Rebel wrote:Don wrote: I personally believe that Komodo has the best evaluation function of any chess program in the world.
I see a new form of (fun!) competition arising at the horizon, who has the best eval?
Its basic framework:
1. Root search (1-ply) only with standard QS.
2. QS needs to be defined by mutual agreement.
3. No extensions allowed.
25,000 - 50,000 games (or so) to weed out most of the noise because the lack of search.
Details to be worked out of course.
here are just some thoughts on that:
what does mean "best" ?
here are some contents i believe a good evaluation function should include,
are essential somehow for the definition of "best",
but would not be measured in such a test frame.
* The evaluation "score" is not the only search controller.
Many evaluations may set flags to allow nullmove,lmr or whatever,
controlled by little parts (eg kingSafty) of the complete evaluation.
Such things wont be measured in that frame (one ply search).
* another point is the move ordering. Ordering the moves at the root
is simply done differently than in the complete search. In a search
tree heuristics like history are effected by the evaluation of course, too.
Doesnt matter if there is direct influence or somehow indirect.
This test would fail here too.
* not to talk about the implementation of features with respect to time
costs...
* to have a common QS is by far not enough. There are many other "little"
things which have to be considered, IMO. eg: search all moves with an
open window, or use nullwindow search.
Finally, IMO the better solution would be, to have, lets say, a
common engine, with an "Interface" for the evaluation.
So, we would come closer to what the effect of the evaluation finally is.
(But again, this would not catch some of the thoughts i already
mentioned above).
*
well, the intention to know which evaluation represents the "best
chess knowledge" is only one attribute, but unfortunatelly does not
suffice to tell us sth about its real target(s).
Namely to guide the search into the right direction as fast as possible.

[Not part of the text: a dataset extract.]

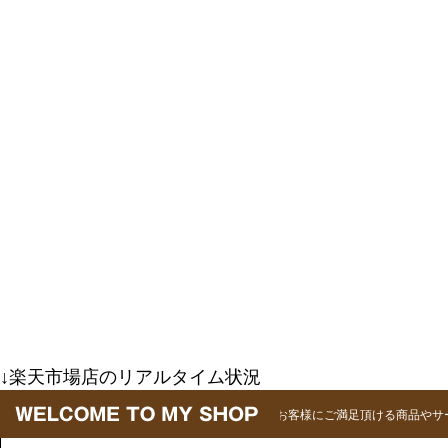
↓楽天市場店のリアルタイム状況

Or simply to transform a tree into a perfect ordered tree (as good as
possible) i am simply not sure that best chess knowledge and guiding
the search into the right direction are really congruent contents.
i really would like to see such a "fun" test, BUT to conclude which
is the "best" evaluation, will simply fail.
if all these points doesnt matter at all, i would suggest to
create a
common engine (EvalTester)
with an interface for the evaluation components.
Then you can say we are close as possible, with the only
difference produced by an evaluation score.
Just some thoughts adhoc...
Michael